Val blinked. “My thanks.”
“I’ll see your boots cleaned and leave them at the door.”
Axel repaired to his library, there to start a letter to Nick Haddonfield, generally regarded to be Val Windham’s closest friend. And while Axel would not violate a confidence, something had to be relayed to Nick regarding his brother-in-law Darius and his friend Lord Val, if only placatory generalities. Darius had attached himself to Val at Nick’s request, after all, and this little plan to foster Day and Phillip in Windham’s camp had been Nick’s casual suggestion, as well.
Casual, indeed.
Ellen unpinned her hat and surveyed the gracious, airy guestroom. “You weren’t joking about a bath, were you?” Maids were trooping in, each one dumping two buckets of warm water into a large copper bathing tub.
“Travel in summer is often a dusty, uncomfortable business,” Abby Belmont said as she closed the drapes to the balcony doors. “And being around Day and Phillip can leave anybody in need of some peace and quiet.
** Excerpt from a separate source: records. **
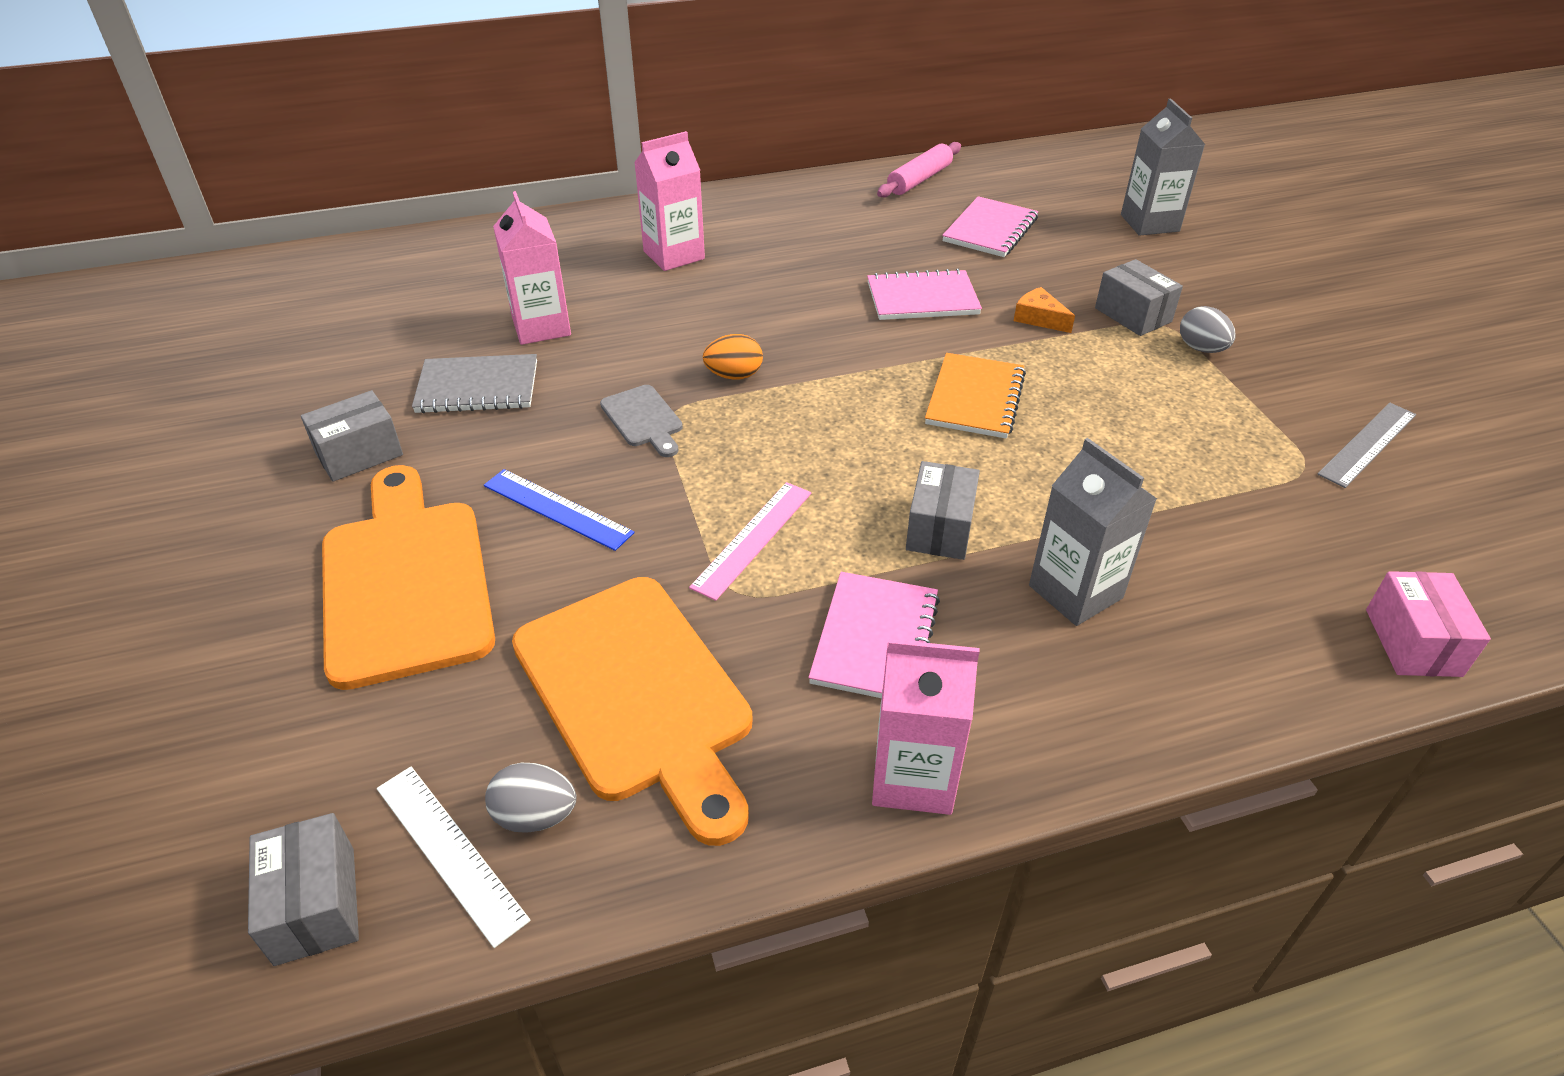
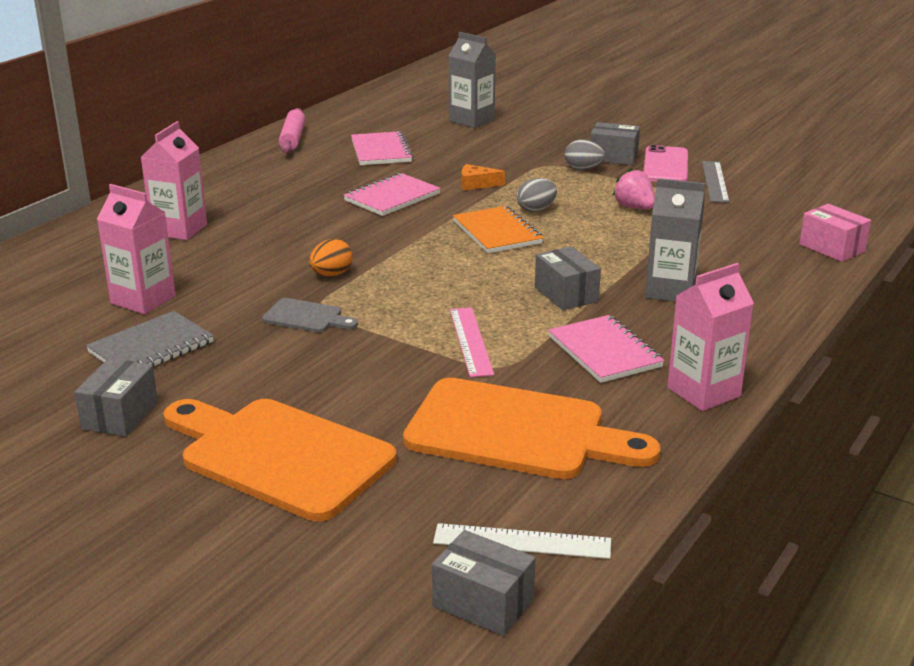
camera: 40 degrees left, 15 degrees down
(535, 816) = (544, 503): grey egg -> grey egg (536, 209)
(557, 509) = (323, 380): blue ruler -> none
(1133, 315) = (526, 166): grey box -> grey box (613, 157)
(1194, 437) = (634, 207): none -> pink strawberry
(1325, 388) = (665, 166): none -> pink phone

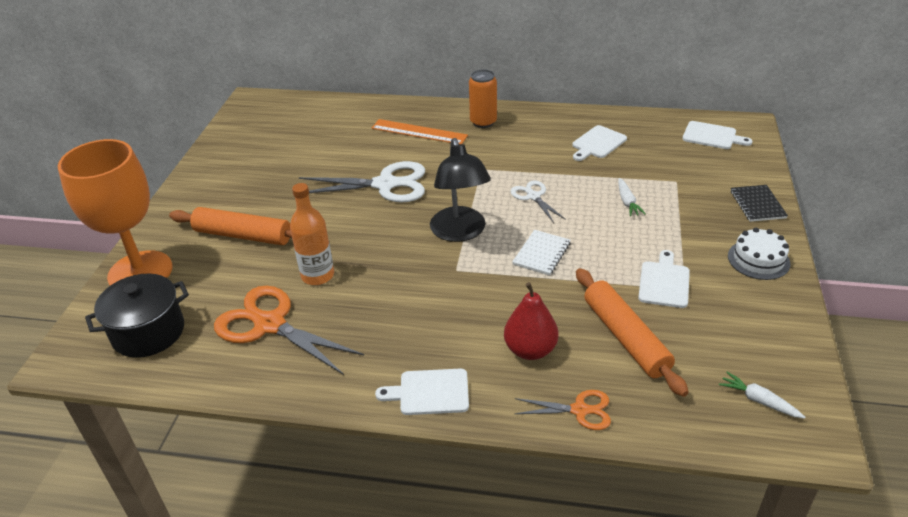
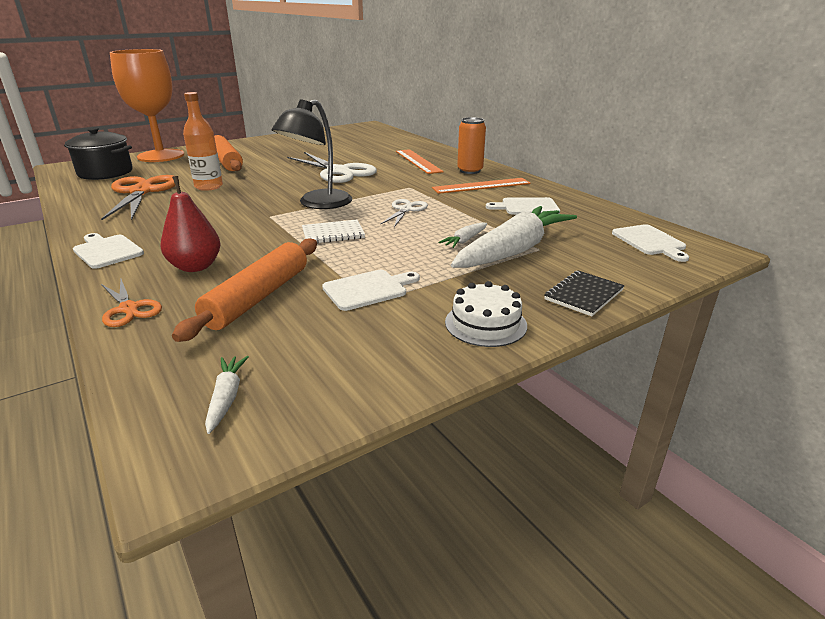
camera: 45 degrees right, 10 degrees down
(527, 136) = (481, 186): none -> orange ruler
(668, 193) = (513, 251): none -> white carrot

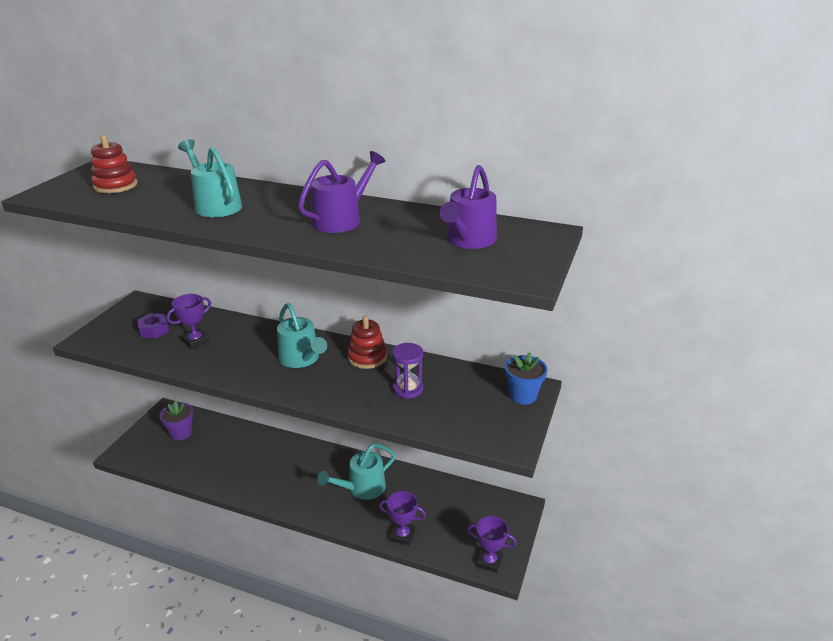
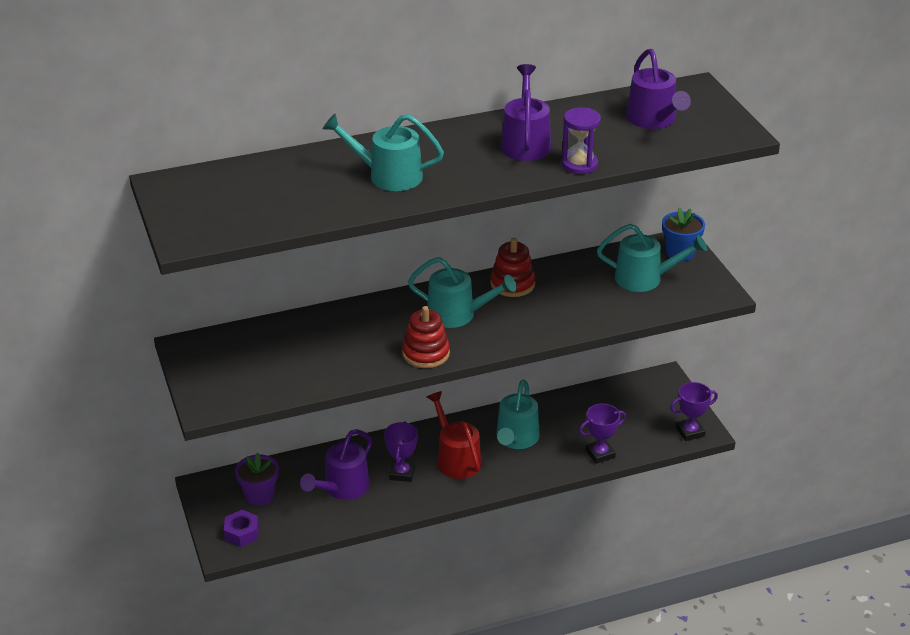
camera: 40 degrees left, 5 degrees up
(115, 185) = (239, 198): red stacking toy -> red stacking toy (426, 353)
(154, 330) = (263, 362): purple nut -> purple nut (242, 533)
(195, 341) = (327, 350): purple trophy -> purple trophy (402, 473)
(224, 456) = (342, 488): none -> purple watering can
(309, 478) = (456, 458): none -> red watering can
(408, 389) = (587, 293): purple hourglass -> purple hourglass (579, 164)
(466, 401) = (645, 279): none -> turquoise watering can

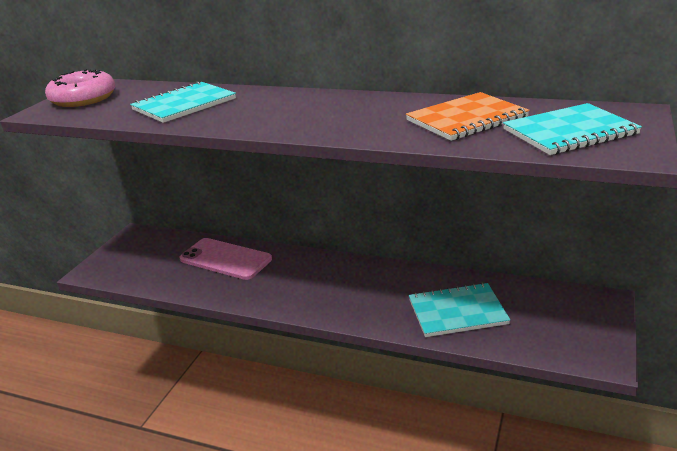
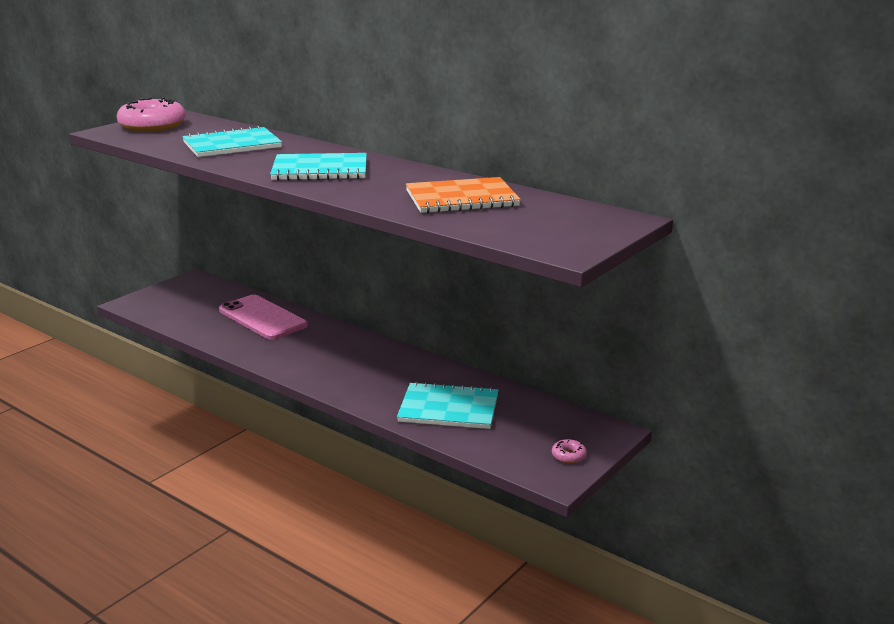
camera: 15 degrees right, 5 degrees down
(569, 132) = (537, 224): turquoise notebook -> turquoise notebook (320, 170)
(594, 334) = (568, 456): none -> pink donut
Shall I send a maid in to assist you?”
“Oh, good heavens, no.” Ellen blushed to even think of it, and Abby regarded her curiously.
“Axel told me you don’t use the title. By rights we should be ladyshipping you and so forth. Let’s get you out of that dress, and you can tell me how the boys really behaved.”
Grateful for the change in topic, Ellen pattered on cheerfully about Day and Phillip until she was soaked, shampooed, rinsed, brushed out, dried off, and dressed for luncheon.
“You didn’t love your first husband the way you love Mr. Belmont, did you?” Ellen asked before they’d left the privacy of the guest room. The question would have been unthinkable even an hour ago, but pretty, dark-haired Abby Belmont—formerly Abby Stoneleigh—had a comfortable, unpretentious air about her.
“That is a difficult question,” Abby replied slowly, “but no, I was never in love with Gerald and probably never truly loved him, though I was—however mistakenly—grateful to him. I am in love with my present husband, but even he, who loved his first wife dearly, would tell you a second marriage is not like a first.”